ねずみ浄土
 

 むかし、貧しいけれど、人のよい老夫婦がいました。ある日、おじいさんは山にしばかりに行くというので、おばあさんはおにぎりをつくってもたせてやりました。

 お昼になると、おじいさんはお弁当のおにぎりをだして食べようとしましたが、手がすべってころがしてしまいました。おにぎりは、どこまでもころがっていって、地面にあいた、小さな穴に落ちてしまいました。

 おじいさんが穴をのぞきこむと、きゅうに穴が大きくなって、おじいさんをぱっくりのみこみました。気がついてみると、そこは鼠(ねずみ)の国で、たくさんの鼠たちが歌いながらぺったらぺったらと、餅をついているのでした。

 びっくりして見ていると、鼠が一匹こちらへやてきて、
「おじいさん、先ほどはありがとうございました。おにぎりを落としてもらったおかげで、こうして餅をつくことができました。今日はゆっくりあそんでいってください。

 こうして、おじいさんは鼠の宴会にまねかれて、おいしいものをたらふくたべて、しまいにはお礼だといって、お金までもらってかえりました。

 この話をきいた、となりの家のじいさんは、そんなら自分もまねしてみようと、おにぎりをもって山へしばかりに行きました。
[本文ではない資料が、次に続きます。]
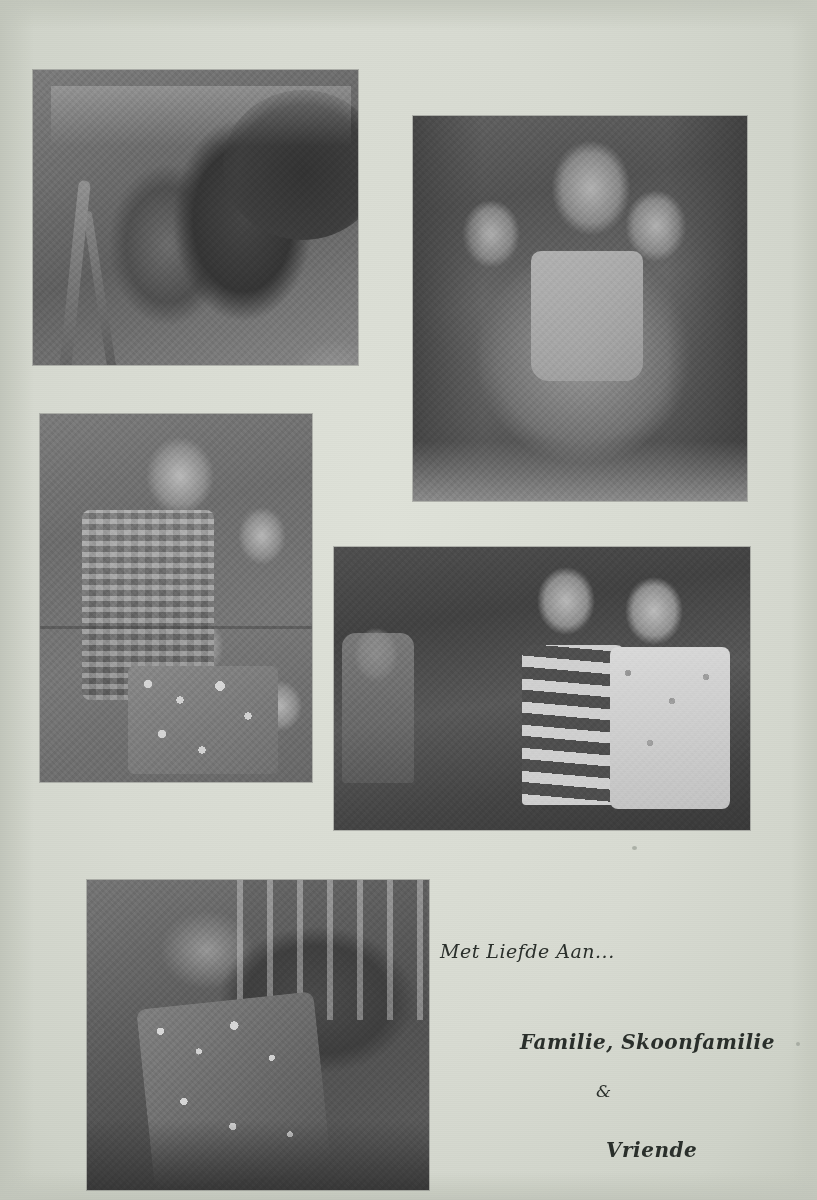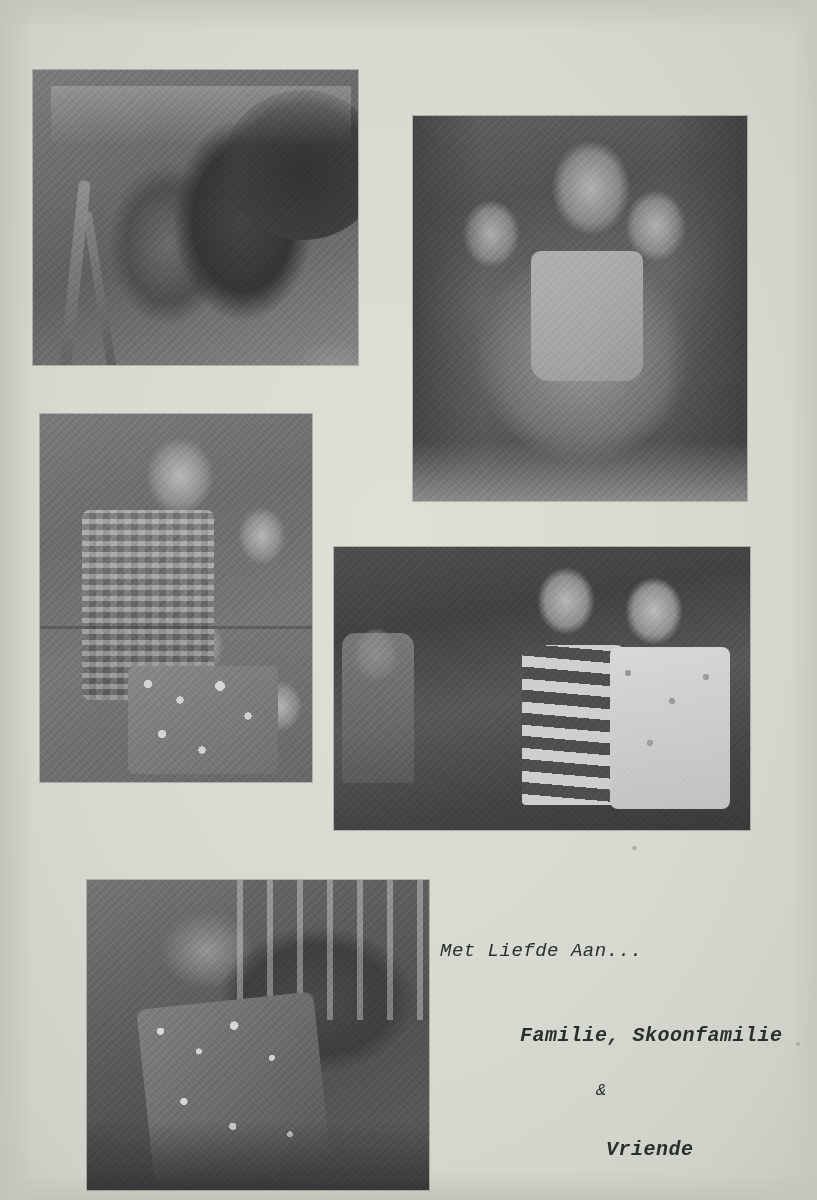"Met Liefde Aan..." .ded-line { font-family: Liberation Mono, monospace -> none }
そうして、鼠の穴をみつけると、おにぎりを落として、自分もむりやり穴にはいって行きました。

 穴の中では鼠たちが餅をつきながら歌っています。

  それつけ やれつけ ぺったらこ
  にゃあごと鳴く声 ききたくねえ

 それを聞いた、となりのじいさんは、
「ははん、鼠だから、猫の声がきらいだってわけか。なら、ひと声ないておっぱらえば、鼠の宝をひとりじめできるかもしれんな」
と思って、にゃーご、と猫のなきまねをしました。

 すると、鼠たちはチュウチュウいいながら、いっせいににげてしまい、あたりは真っ暗になりました。
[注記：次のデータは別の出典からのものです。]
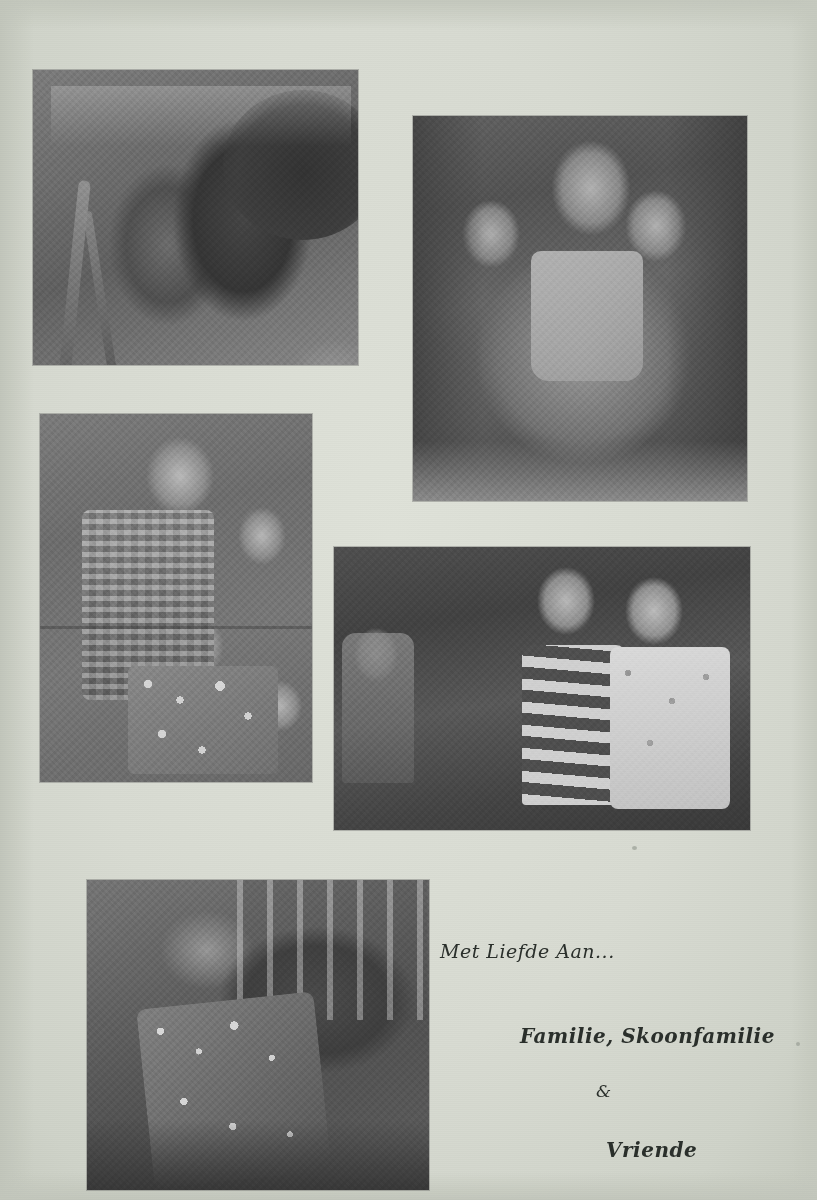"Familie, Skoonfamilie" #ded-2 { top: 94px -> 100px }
 となりのじいさんは、どこに出口があるのかもわからなくなって、暗い穴の中をさまよっているうちに、モグラになってしまいました。
 

◆こぼれ話◆

 「おむすびころりん」というタイトルでも知られている。
 つっこみどころを間違っているかもしれないが、「おにぎりで餅をつく」というのが美味しそうで、そこばかり気になってしまう。